(Records in a dataset)
#####
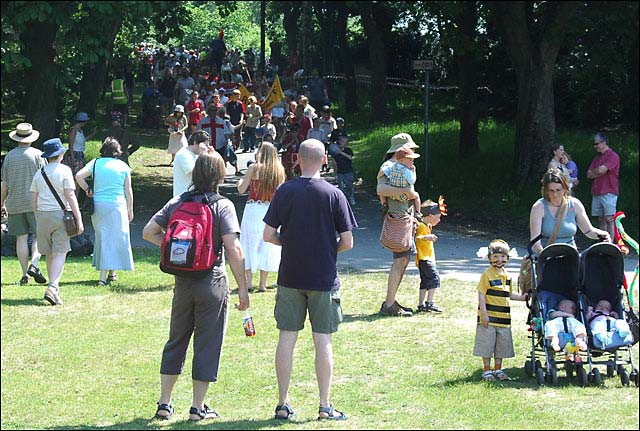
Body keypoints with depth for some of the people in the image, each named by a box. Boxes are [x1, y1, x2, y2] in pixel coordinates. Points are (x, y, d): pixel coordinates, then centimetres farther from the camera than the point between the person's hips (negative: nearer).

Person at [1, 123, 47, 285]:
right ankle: (33, 265, -17)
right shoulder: (37, 154, -3)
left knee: (21, 238, 4)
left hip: (15, 203, 2)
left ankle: (25, 274, 1)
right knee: (39, 235, 3)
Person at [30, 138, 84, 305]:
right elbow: (70, 196, -10)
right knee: (60, 254, -6)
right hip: (60, 214, -4)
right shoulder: (64, 171, -5)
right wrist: (79, 220, -9)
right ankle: (52, 288, -22)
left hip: (43, 215, 4)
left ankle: (54, 287, 23)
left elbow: (34, 199, 10)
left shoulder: (39, 173, 9)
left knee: (49, 255, 14)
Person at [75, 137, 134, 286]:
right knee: (116, 238, 9)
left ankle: (103, 275, 10)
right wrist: (130, 209, 12)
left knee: (103, 237, 10)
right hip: (117, 205, -2)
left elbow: (79, 175, -9)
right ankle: (112, 272, 11)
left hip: (98, 205, 2)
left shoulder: (96, 163, 4)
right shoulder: (123, 166, 1)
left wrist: (87, 189, 5)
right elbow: (128, 190, 4)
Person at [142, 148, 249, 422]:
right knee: (207, 345, 5)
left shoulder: (176, 203, 3)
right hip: (212, 283, -4)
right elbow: (233, 249, -16)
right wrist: (242, 288, -11)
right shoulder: (222, 206, -10)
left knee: (176, 341, 15)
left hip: (182, 283, 4)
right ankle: (198, 407, 9)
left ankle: (164, 403, 17)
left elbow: (148, 232, 3)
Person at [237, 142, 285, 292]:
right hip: (271, 210, 3)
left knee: (249, 244, 6)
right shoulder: (279, 170, 3)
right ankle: (262, 283, 10)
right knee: (266, 246, 10)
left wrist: (240, 182, 18)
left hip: (253, 209, -3)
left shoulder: (254, 167, -6)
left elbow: (242, 189, -2)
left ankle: (249, 281, 3)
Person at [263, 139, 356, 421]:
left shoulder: (285, 191, -4)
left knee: (287, 337, 7)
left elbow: (268, 235, -3)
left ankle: (283, 403, 10)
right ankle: (325, 406, 6)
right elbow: (347, 242, -6)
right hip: (324, 278, -1)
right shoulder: (334, 194, -7)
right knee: (323, 340, 4)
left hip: (290, 277, 1)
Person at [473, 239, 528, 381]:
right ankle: (486, 371, 9)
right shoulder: (487, 275, -10)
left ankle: (498, 370, 23)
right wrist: (484, 314, -18)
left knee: (502, 345, 12)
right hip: (489, 317, -6)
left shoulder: (507, 276, 11)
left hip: (503, 317, 6)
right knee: (487, 344, 0)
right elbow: (481, 295, -13)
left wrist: (521, 297, 9)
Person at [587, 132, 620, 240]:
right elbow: (589, 175, 13)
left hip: (608, 193, -8)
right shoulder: (597, 158, 20)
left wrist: (592, 172, 3)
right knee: (601, 219, 7)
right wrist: (598, 173, -5)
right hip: (596, 193, 8)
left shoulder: (613, 156, -5)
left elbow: (601, 170, -18)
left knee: (609, 219, -8)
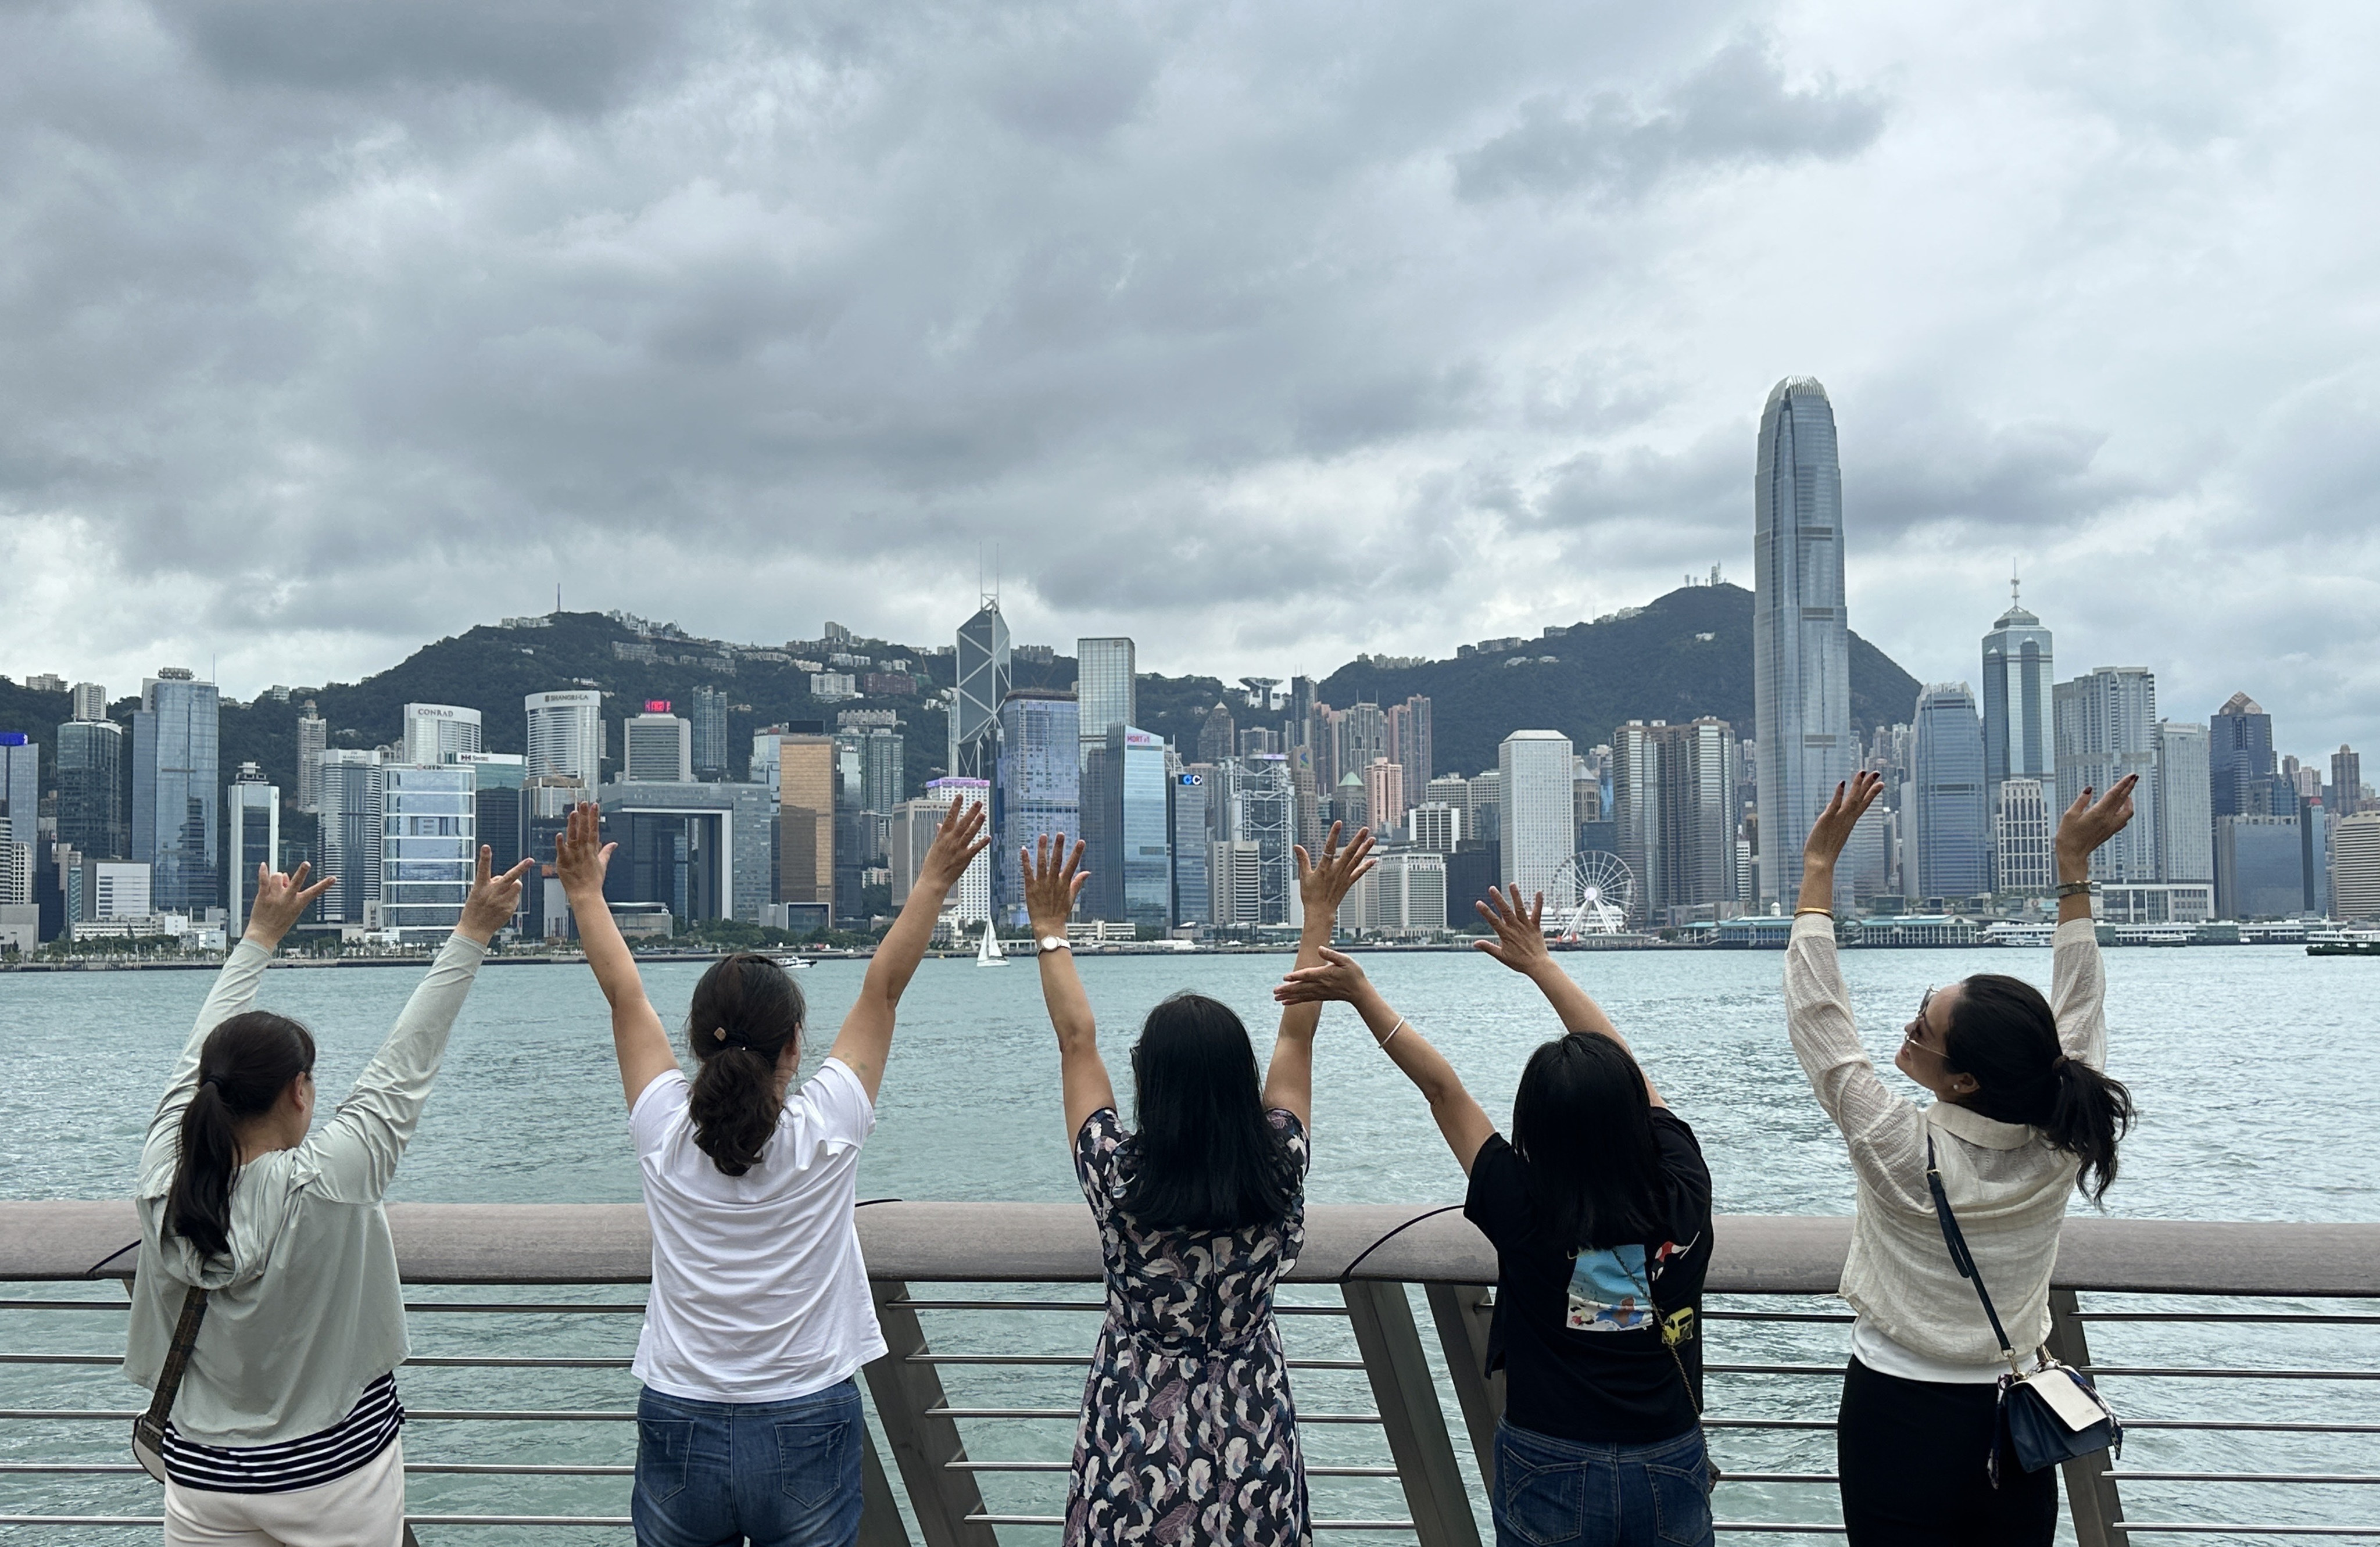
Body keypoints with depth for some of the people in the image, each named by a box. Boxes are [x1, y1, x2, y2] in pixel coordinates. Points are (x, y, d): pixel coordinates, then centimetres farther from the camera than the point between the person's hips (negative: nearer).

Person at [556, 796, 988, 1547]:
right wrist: (934, 882, 5)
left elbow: (626, 996, 4)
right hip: (806, 1434, -2)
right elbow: (883, 987, -4)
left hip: (679, 1433, 2)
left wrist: (585, 892, 16)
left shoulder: (665, 1133, -9)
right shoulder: (826, 1131, -12)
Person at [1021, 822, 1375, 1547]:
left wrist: (1049, 930, 6)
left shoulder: (1117, 1179, -18)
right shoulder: (1278, 1175, -14)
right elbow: (1296, 1035, -1)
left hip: (1135, 1443, -1)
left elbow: (1077, 1041, -5)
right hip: (1252, 1440, 2)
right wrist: (1319, 915, 10)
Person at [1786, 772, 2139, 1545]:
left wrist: (1819, 866, -10)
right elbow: (2078, 1012, 1)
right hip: (2015, 1422, 4)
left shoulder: (1903, 1153, -23)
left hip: (1900, 1421, -4)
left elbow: (1817, 1015, -16)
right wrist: (2074, 866, 6)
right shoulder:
#####
> **WHAT IS REQUIRED**
Can you reproduce all of the material above verbatim, line for line, but leave out the pictures?

> **SOLVED PROBLEM**
Body keypoints with depth for some of the people in the image, each named by a box. Boxes are [x1, y1, x2, y2] in pixel coordinates. Points are (x, y, d): pixel coordinates, then centimetres farther from the camera than the point between the person's hips (negative: nearer).

Person at [1, 123, 47, 285]:
right ankle: (33, 265, -17)
right shoulder: (37, 154, -3)
left knee: (21, 238, 4)
left hip: (15, 203, 2)
left ankle: (25, 274, 1)
right knee: (39, 235, 3)
Person at [30, 138, 84, 305]:
right elbow: (70, 196, -10)
right knee: (60, 254, -6)
right hip: (60, 214, -4)
right shoulder: (64, 171, -5)
right wrist: (79, 220, -9)
right ankle: (52, 288, -22)
left hip: (43, 215, 4)
left ankle: (54, 287, 23)
left elbow: (34, 199, 10)
left shoulder: (39, 173, 9)
left knee: (49, 255, 14)
Person at [75, 137, 134, 286]:
right knee: (116, 238, 9)
left ankle: (103, 275, 10)
right wrist: (130, 209, 12)
left knee: (103, 237, 10)
right hip: (117, 205, -2)
left elbow: (79, 175, -9)
right ankle: (112, 272, 11)
left hip: (98, 205, 2)
left shoulder: (96, 163, 4)
right shoulder: (123, 166, 1)
left wrist: (87, 189, 5)
right elbow: (128, 190, 4)
Person at [142, 148, 249, 422]:
right knee: (207, 345, 5)
left shoulder: (176, 203, 3)
right hip: (212, 283, -4)
right elbow: (233, 249, -16)
right wrist: (242, 288, -11)
right shoulder: (222, 206, -10)
left knee: (176, 341, 15)
left hip: (182, 283, 4)
right ankle: (198, 407, 9)
left ankle: (164, 403, 17)
left elbow: (148, 232, 3)
Person at [237, 142, 285, 292]:
right hip: (271, 210, 3)
left knee: (249, 244, 6)
right shoulder: (279, 170, 3)
right ankle: (262, 283, 10)
right knee: (266, 246, 10)
left wrist: (240, 182, 18)
left hip: (253, 209, -3)
left shoulder: (254, 167, -6)
left elbow: (242, 189, -2)
left ankle: (249, 281, 3)
Person at [263, 139, 356, 421]:
left shoulder: (285, 191, -4)
left knee: (287, 337, 7)
left elbow: (268, 235, -3)
left ankle: (283, 403, 10)
right ankle: (325, 406, 6)
right elbow: (347, 242, -6)
right hip: (324, 278, -1)
right shoulder: (334, 194, -7)
right knee: (323, 340, 4)
left hip: (290, 277, 1)
Person at [473, 239, 528, 381]:
right ankle: (486, 371, 9)
right shoulder: (487, 275, -10)
left ankle: (498, 370, 23)
right wrist: (484, 314, -18)
left knee: (502, 345, 12)
right hip: (489, 317, -6)
left shoulder: (507, 276, 11)
left hip: (503, 317, 6)
right knee: (487, 344, 0)
right elbow: (481, 295, -13)
left wrist: (521, 297, 9)
Person at [587, 132, 620, 240]:
right elbow: (589, 175, 13)
left hip: (608, 193, -8)
right shoulder: (597, 158, 20)
left wrist: (592, 172, 3)
right knee: (601, 219, 7)
right wrist: (598, 173, -5)
right hip: (596, 193, 8)
left shoulder: (613, 156, -5)
left elbow: (601, 170, -18)
left knee: (609, 219, -8)
Body keypoints with depth for some of the people in the image, each named by a box. Boxes are [x1, y1, x2, y2] in pixel coordinates. Points are (x, y, d): pixel coordinates, then centimetres farther from the camera than the point between the person's hips (negative: nearer).

Person at [556, 796, 988, 1547]:
right wrist: (934, 882, 5)
left elbow: (626, 996, 4)
right hip: (806, 1434, -2)
right elbow: (883, 987, -4)
left hip: (679, 1433, 2)
left wrist: (585, 892, 16)
left shoulder: (665, 1133, -9)
right shoulder: (826, 1131, -12)
Person at [1021, 822, 1375, 1547]:
left wrist: (1049, 930, 6)
left shoulder: (1117, 1179, -18)
right shoulder: (1278, 1175, -14)
right elbow: (1296, 1035, -1)
left hip: (1135, 1443, -1)
left elbow: (1077, 1041, -5)
right hip: (1252, 1440, 2)
right wrist: (1319, 915, 10)
Person at [1786, 772, 2139, 1545]:
left wrist: (1819, 866, -10)
right elbow: (2078, 1012, 1)
right hip: (2015, 1422, 4)
left shoulder: (1903, 1153, -23)
left hip: (1900, 1421, -4)
left elbow: (1817, 1015, -16)
right wrist: (2074, 866, 6)
right shoulder:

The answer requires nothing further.